IMAGE: Novak Djokovic and the immigration officer were confused about who had issued his medical exemption and on what basis. Photograph: Clive Brunskill/Getty Images
Novak Djokovic was confused about who had issued him with a medical exemption to enter Australia when interviewed by the Australian Border Force last week, according to transcripts of the interview.
Djokovic landed in Melbourne last week hoping to play in the Australian Open. He was detained at an immigration facility after his visa was cancelled because of problems with the medical exemption from Australia’s immigration requirement for coronavirus vaccination that he presented.
He was released on Monday, after a court quashed the cancellation of his visa on the grounds that the interview procedure was “unreasonable”.
Djokovic’s stop-start interview process in a room at Melbourne Airport lasted seven hours.
Judge Anthony Kelly said the process was unfair on the grounds that an Australian Border Force interviewer promised to allow Djokovic to call tennis officials at 8 a.m. to corroborate that he had an exemption to enter Australia without being double vaccinated against COVID-19, but at 7:42 a.m., he was told his visa was being cancelled.
Transcripts of the interview released on Monday indicated Djokovic and the immigration officer were confused about who had issued his medical exemption and on what basis. Djokovic initially said it was Australia’s federal government, but then corrected himself.
After checking with his agent, he produced a certificate which showed the exemption came from Tennis Australia’s independent expert medical review panel, which was endorsed by an independent Victorian state government panel.

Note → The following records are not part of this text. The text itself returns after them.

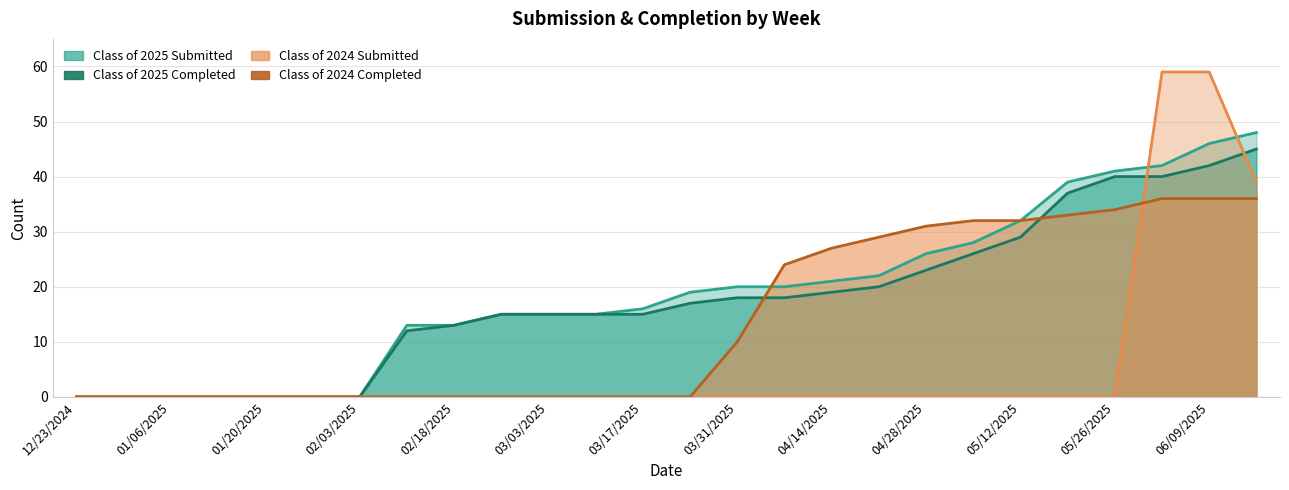

Which category has the highest value across all series?

06/02/2025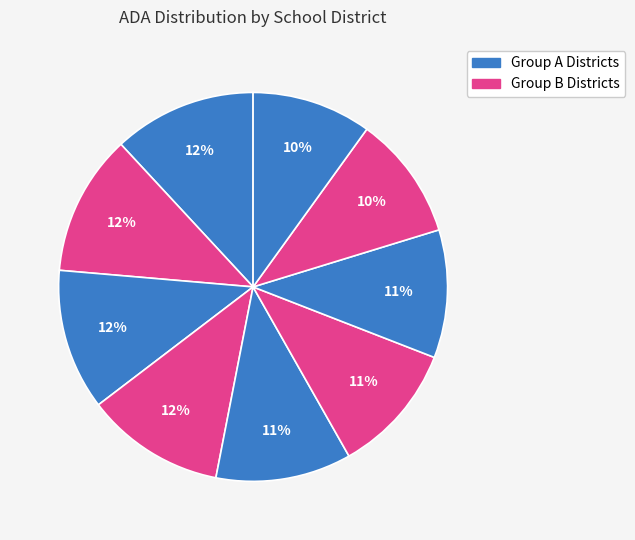

How many slices are in this pie chart?

9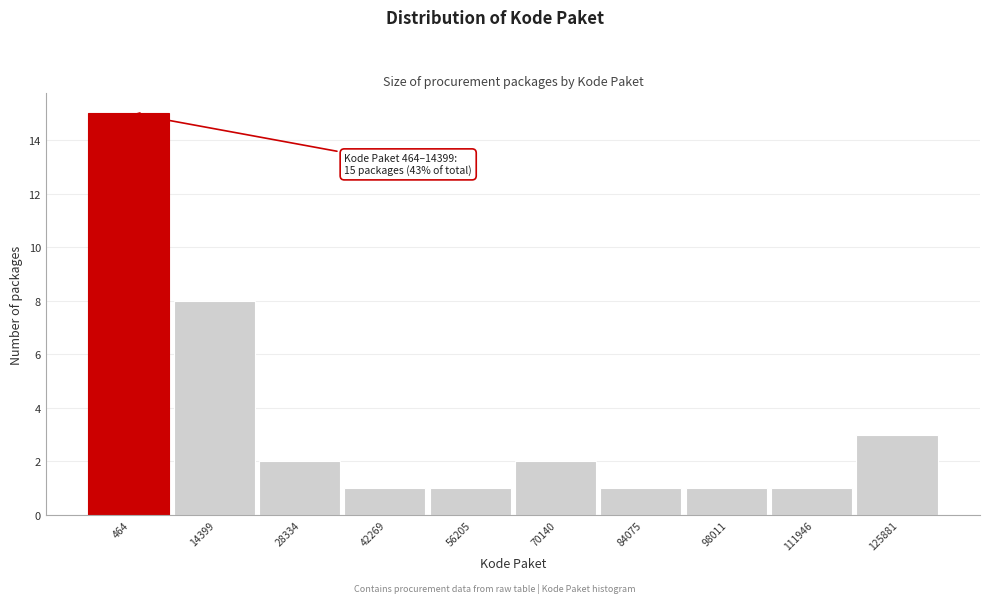

Reading left to right, extract all data points from this chart.

15	8	2	1	1	2	1	1	1	3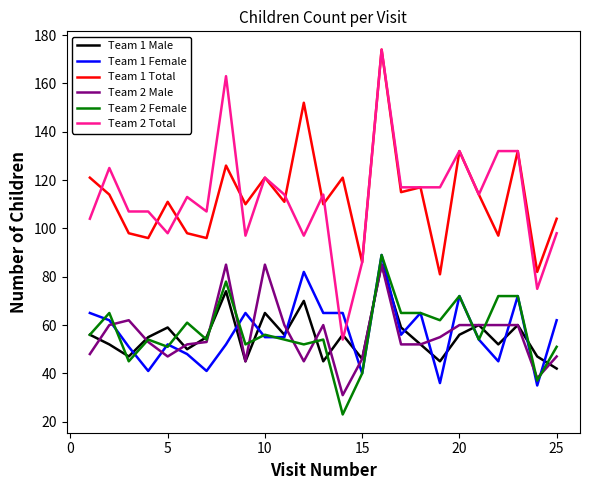

True or false: Team 1 Total and Team 2 Female cross at least once.

False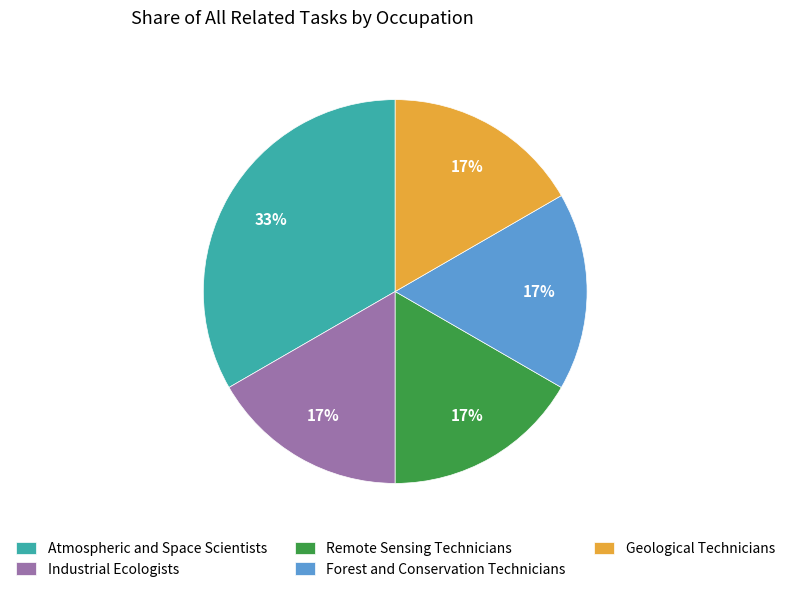

To the nearest percent, what is the combined percentage of Forest and Conservation Technicians and Atmospheric and Space Scientists?

50%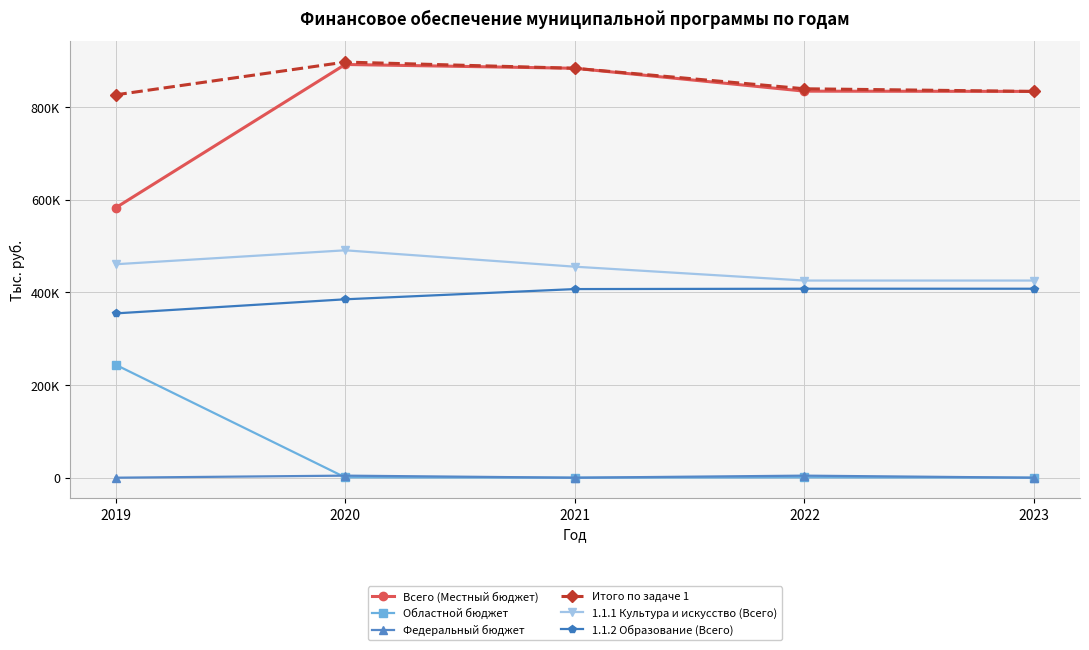

True or false: 1.1.2 Образование (Всего) and Всего (Местный бюджет) intersect in this chart.

False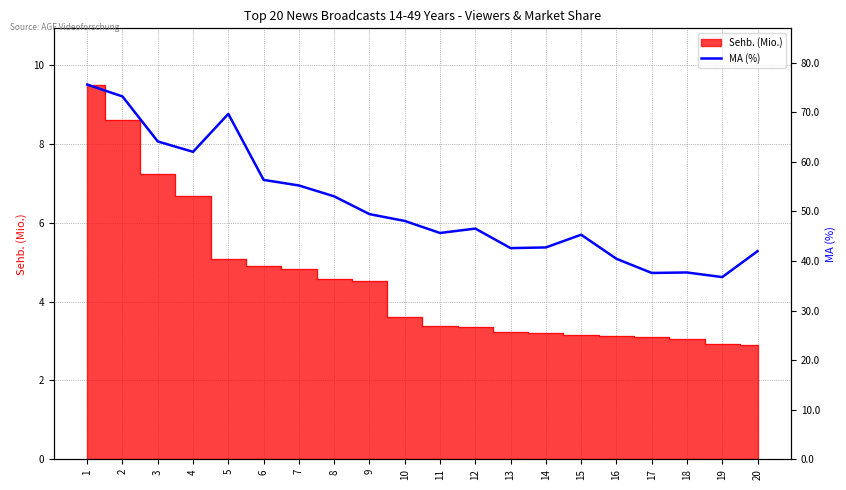

Reading left to right, list all the values displayed in this chart.

1=75.6	2=73.2	3=64.1	4=62.0	5=69.7	6=56.3	7=55.2	8=53.0	9=49.4	10=48.1	11=45.6	12=46.5	13=42.6	14=42.7	15=45.3	16=40.4	17=37.6	18=37.7	19=36.7	20=42.0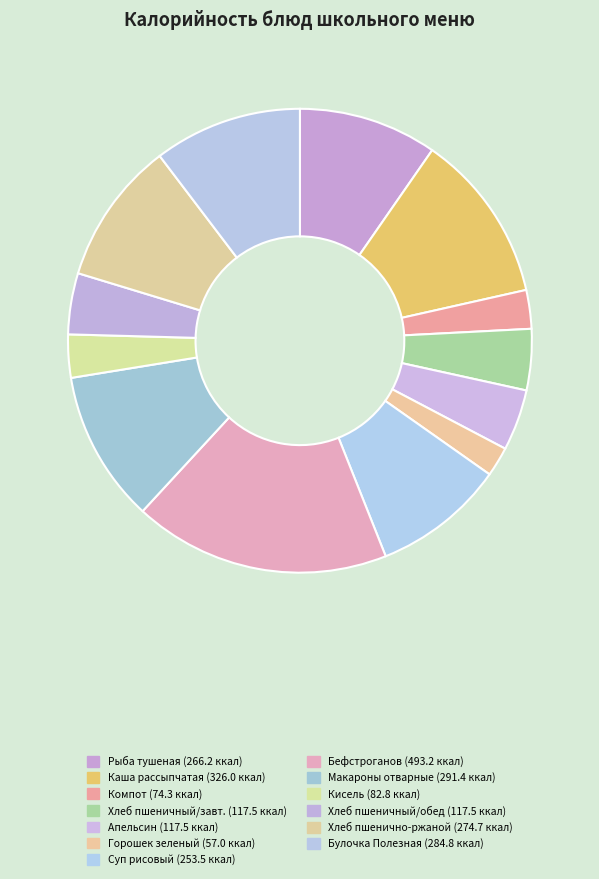

Does any single category account for the majority?

No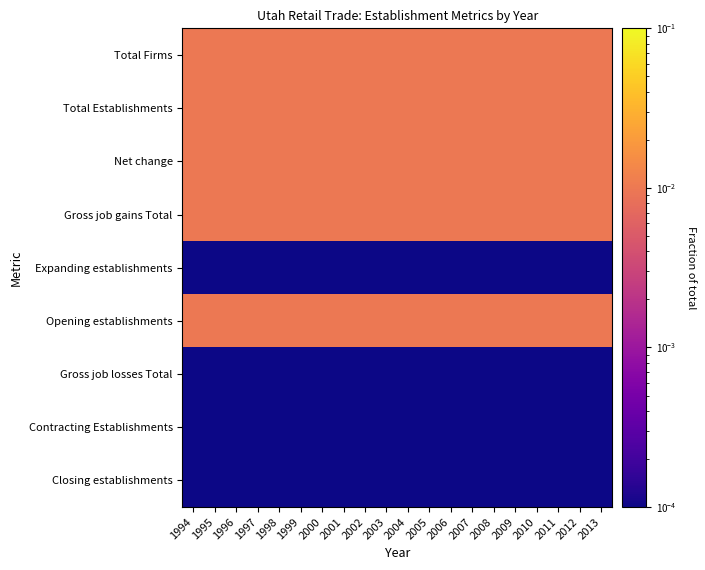

What is the total value across all series at 2002?

0.1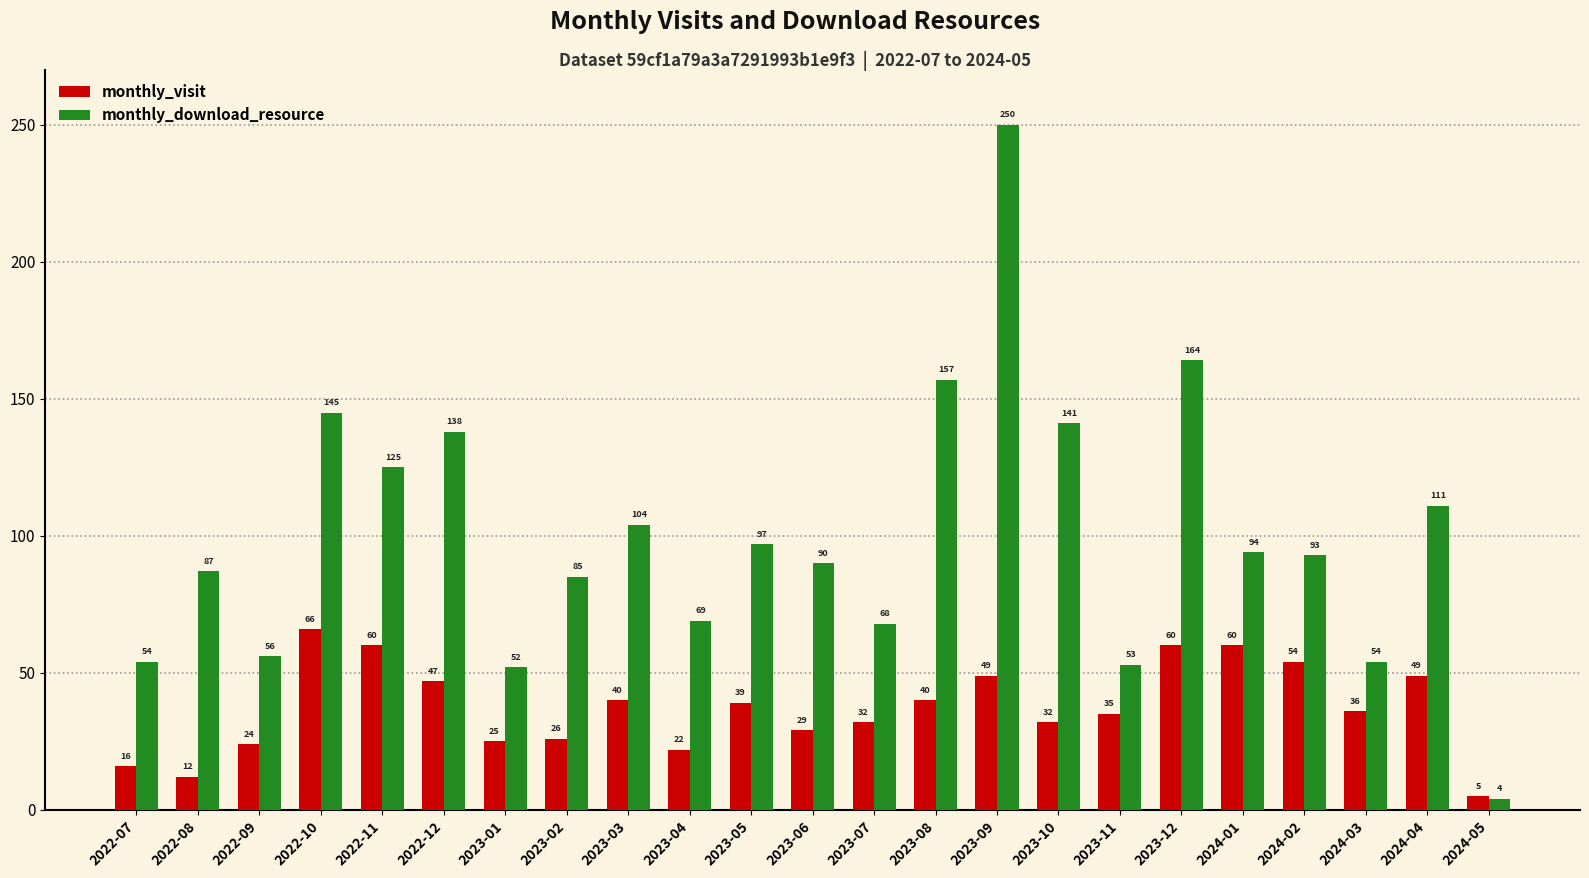

What is the average value of the monthly_download_resource series?

100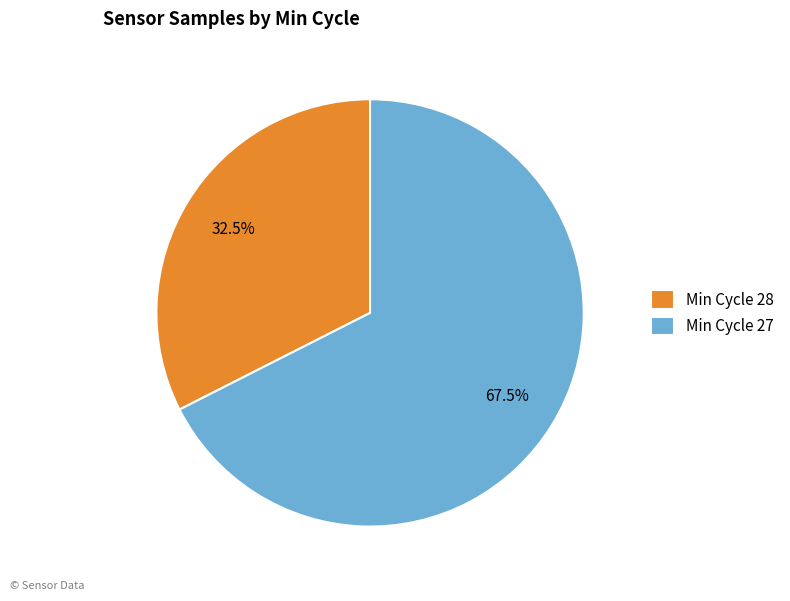

Does Min Cycle 27 represent more than half of the total?

Yes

“Yes, I, I, well I probably made a mistake, it was not the Federal Government,” Djokovic told the interviewer, later adding that his agent’s communication had been entirely with Tennis Australia.
The interviewer said Djokovic should produce evidence that the federal government, not the state government, had allowed him to enter as “federal government controls the ports”.
“I mean, I am really failing to understand what else do you want me to provide to you,” Djokovic told the interviewer at 4 a.m., when he was given 20 minutes to provide additional information.
A different officer eventually arrived, saying: “It has come to my attention that you are an unlawful non-citizen in Australia. Therefore, I am detaining you.”
After Judge Kelly’s ruling, lawyers for the federal government indicated the legal battle fight may not be over. They told the court that Immigration Minister Alex Hawke was reserving the right to exercise his personal power to again revoke Djokovic’s visa.